Back home in Oban, the 25-year-old came across as a happy man as he reflected on his 2021 campaign, which ended on a high as he tied for fourth place behind Collin Morikawa in the DP World Tour Championship in Dubai on Sunday.
Helped by that splendid effort, as well as tie for 12th in The Masters and finishing eighth in The Open, MacIntyre secured ninth spot in the Race to Dubai.
“My highest-finish yet,” he said of that effort, which saw him become the first Scot since Paul Lawrie in 2012 to end up in the top 10. “If I can keep doing that, the years are getting better and better.”
Yet, in being as honest as ever, MacIntyre admitted that his mood changed considerably to how he felt after slumping to an 82 in the final round of the Portugal Masters in the third last event of the European Tour campaign.
“Portugal was obviously the lowest of the lows for me,” said the left-hander. “It’s the worst I’ve ever felt coming away from a golf tournament and it was a case of should I go to Dubai or come home and just throw in the towel for the year.

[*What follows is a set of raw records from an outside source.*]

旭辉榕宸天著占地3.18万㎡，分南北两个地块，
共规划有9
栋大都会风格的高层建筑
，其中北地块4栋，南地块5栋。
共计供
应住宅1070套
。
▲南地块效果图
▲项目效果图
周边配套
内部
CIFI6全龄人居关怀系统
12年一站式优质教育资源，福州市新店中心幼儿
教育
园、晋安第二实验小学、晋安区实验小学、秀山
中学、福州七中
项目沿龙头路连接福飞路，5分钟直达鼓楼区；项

“I spoke to a lot of people, went to the airport and was just feeling absolutely horrific. Then I got to Dubai and we put everything aside.
“Obviously I’d just started working with Stuart [Morgan, his new performance coach] and we’ve been working hard on certain things and even he said, ‘look Bob, just let’s shut everything out, speak to the people you need to speak to and, other than that, just go back to simple life.
“‘Throw my stuff out the window, throw Davy’s (coach David Burns) stuff out the window, throw stuff that Stoddy (manager Iain Stoddart) wanted me to do out the window, throw stuff my mum wanted me to do out the window. Let’s go back to playing golf because you love to play golf’.
“It’s amazing how simple I made things. I was just turning up, doing a little bit of practice, playing, disappearing and doing it over and over again. It just frees the mind.”
That was evident as the 2019 European Tour Rookie of the Year produced some of his best golf of the season on the demanding Earth Course at Jumeirah Golf Estates, where he also enjoyed one of his best putting weeks of the year.
“I’m learning every time I go out. Not just me, but also Mike [Thomson, his caddie] is learning as much as I am,” he added. “There are little things we’re trying to move forward with. There’s been some great work done over the past two weeks.
“It’s probably been the biggest step in the right direction in the space of two weeks that I’ve ever had. I was just playing golf, which is what I love doing, and it’s just a massive confidence boost. My head was calm. You could speak to Mike and that’s probably the calmest I’ve been on a golf course in a year and a half working with him.
“On Sunday, I had a wobble for two holes (dropping three shots), but that’s to be expected because I knew it (his chance of winning) had got away. But, other than that, that is the best attitude I’ve had on a golf course and, if I can have a good attitude every week, who knows what I can do.”
MacIntyre, who has jumped to 55th in the world rankings on the back of his strong sign off, will start his 2020 DP World Tour campaign in the Alfred Dunhill Championship at Leopard Creek in South Africa in a fortnight’s time.
“I’d have loved to have played this week and next week,” he said of the Joburg Open and the SA Open, “but I need time off. My body needs to recover and I need to spend time with family and friends.
“Leopard Creek is a great one to throw in there. “It’s one of my favourite places in the world and I’m playing great. The scoring is always difficult there, which suits me perfectly.
“If I took a longer time off, I’d probably throw the clubs away for three or four weeks then get back to it and that’s too long. When you are playing as good as I am, I don’t want to do that and let something go that’s sitting right there for me when I am playing well.”
After a short break over the festive period, he’ll start the new calendar year in the two Rolex Series events in Abu Dhabi and Dubai before turning his attention to some PGA Tour events in the build up to The Masters in April.
“The biggest thing I’ve learned this year is that I can compete at the top, top table of world golf. That’s it,” he declared.
Referring to topping a group that included then world No 1 Dustin Johnson, he went on: “The WGC MatchPlay was the biggest reason for that. At The Open, I felt like I had a chance to win it on Sunday. Then I got on to the 14th and hit a poor tee shot there, but that’s by the by.
“At The Masters, I felt like I had a great chance of finishing in the top five coming down the last four holes. It didn’t quite happen but we were there or thereabouts. I had the most birdies of anyone there that week.
‘So I feel like there’s so much to take from this year. But knowing I can compete at the top table at any given time is probably the biggest thing.”